LoRA in Stable Audio 3
LoRA fine-tuning lets you adapt a Stable Audio 3 model to a specific style, sound, or domain without retraining the whole model. The result is a small `.safetensors` file (~50–200 MB) that you load on top of any base checkpoint at inference time — stackable, adjustable in strength, and swappable without touching the base weights.
Full Public Reader
LoRA in Stable Audio 3
LoRA fine-tuning lets you adapt a Stable Audio 3 model to a specific style, sound, or domain without retraining the whole model. The result is a small `.safetensors` file (~50–200 MB) that you load on top of any base checkpoint at inference time — stackable, adjustable in strength, and swappable without touching the base weights.
What You Need
- A dataset of audio files with matching text descriptions (at minimum ~20–50 clips; more is better)
- A CUDA GPU with sufficient VRAM:
| Model | Standard | With `--base_precision bf16 --adapter_type lora-xs` |
|---|---|---|
| `medium` | ~6.5 GB | ~5.5 GB |
| `small` | ~2.5 GB | ~2 GB |
Quick Start
We don't claim these are optimal settings, LoRA behavior varies a lot with dataset size, style, and hardware. But these are the configurations we've found work well for most datasets and are good starting points before tuning.
Standard (recommended starting point)
uv run python scripts/train_lora.py \
--model medium-base \
--data_dir ./my_data \
--rank 16 \
--adapter_type dora-rows \
--steps 1000Good default for most datasets. `dora-rows` is the default adapter and tends to generalize well.
Reduced VRAM (`medium` on ~16 GB)
uv run python scripts/train_lora.py \
--model medium-base \
--data_dir ./my_data \
--rank 16 \
--adapter_type lora-xs \
--base_precision bf16 \
--steps 1000`lora-xs` has far fewer trainable parameters than standard LoRA, and `--base_precision bf16` halves the memory used by frozen weights. Quality difference is usually small.
---
Training Configuration
> Looking for more advanced training tooling? Check out [Underfit](https://github.com/dada-bots/underfit) from Dadabots. There you can find scripts to orchestrate LoRA training runs, monitor runs from a dashboard, and much much more.
CLI Arguments
| Argument | Default | Description |
|---|---|---|
| `--rank` | 16 | LoRA rank. Lower = fewer parameters, higher = more expressive. |
| `--lora_alpha` | same as `--rank` | Scaling factor. The effective scaling is `alpha / rank`. Setting `alpha = rank` gives a scaling of 1.0. |
| `--adapter_type` | `dora` | Adapter type. See table above for all options. |
| `--dropout` | 0.0 | Dropout probability applied to LoRA inputs during training. |
| `--include` | (all layers) | Only apply LoRA to modules whose name contains one of these substrings. |
| `--exclude` | (no exclusions) | Skip modules matching any of these substrings, even if they match `--include`. |
| `--svd_bases_path` | None | Path to a pre-computed SVD bases `.pt` file. Used by `-XS` adapter types to skip per-layer SVD at startup. |
| `--base_precision` | None | Cast frozen base weights to `bf16`, `bfloat16`, `fp16`, or `float16` after applying LoRA. LoRA params remain in fp32. Reduces VRAM usage. |
| `--lora_checkpoint` | None | Path to an existing `.safetensors` LoRA checkpoint to resume training from. |
How LoRA Training Works
When LoRA training is run:
1. Base weights are frozen. Both the diffusion model and conditioner are set to `eval()` mode with `requires_grad_(False)`. No base model weights are updated during training.

§ **GOALS**:
1) According to the Stable Audio 3 LoRA page, why does the reduced-VRAM configuration use less memory than the standard one?
2) Quote the Stable Audio 3 LoRA page word for word, starting with "What You Need" and going on through "(recommended starting point)".

§ **INFORMATION SUPPLIED**:

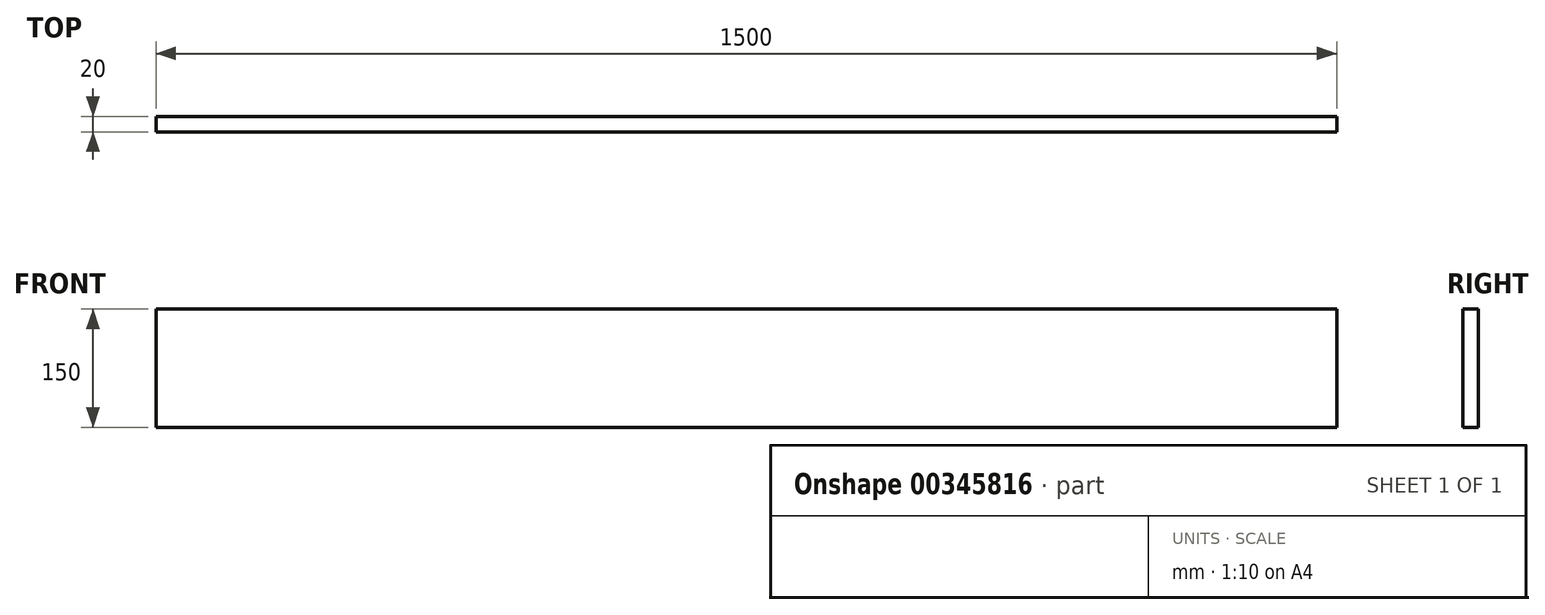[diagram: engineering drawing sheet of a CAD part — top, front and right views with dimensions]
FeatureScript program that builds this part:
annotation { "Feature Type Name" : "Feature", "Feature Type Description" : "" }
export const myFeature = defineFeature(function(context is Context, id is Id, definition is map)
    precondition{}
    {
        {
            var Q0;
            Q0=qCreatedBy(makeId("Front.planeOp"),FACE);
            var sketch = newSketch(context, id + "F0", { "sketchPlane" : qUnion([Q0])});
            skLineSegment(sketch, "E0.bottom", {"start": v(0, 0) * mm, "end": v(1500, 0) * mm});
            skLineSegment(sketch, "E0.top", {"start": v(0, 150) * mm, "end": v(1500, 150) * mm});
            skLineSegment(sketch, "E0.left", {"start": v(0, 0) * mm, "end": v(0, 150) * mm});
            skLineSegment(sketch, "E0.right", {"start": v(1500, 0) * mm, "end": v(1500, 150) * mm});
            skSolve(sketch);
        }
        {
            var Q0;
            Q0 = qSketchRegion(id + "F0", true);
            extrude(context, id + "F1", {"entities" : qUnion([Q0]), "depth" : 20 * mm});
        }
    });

§ **THE SOLUTIONS**:
1) It uses the `lora-xs` adapter, which has far fewer trainable parameters than standard LoRA. It also sets `--base_precision bf16`, which halves the memory used by the frozen base weights.

2)
What You Need
- A dataset of audio files with matching text descriptions (at minimum ~20–50 clips; more is better)
- A CUDA GPU with sufficient VRAM:
| Model | Standard | With `--base_precision bf16 --adapter_type lora-xs` |
|---|---|---|
| `medium` | ~6.5 GB | ~5.5 GB |
| `small` | ~2.5 GB | ~2 GB |
Quick Start
We don't claim these are optimal settings, LoRA behavior varies a lot with dataset size, style, and hardware. But these are the configurations we've found work well for most datasets and are good starting points before tuning.
Standard (recommended starting point)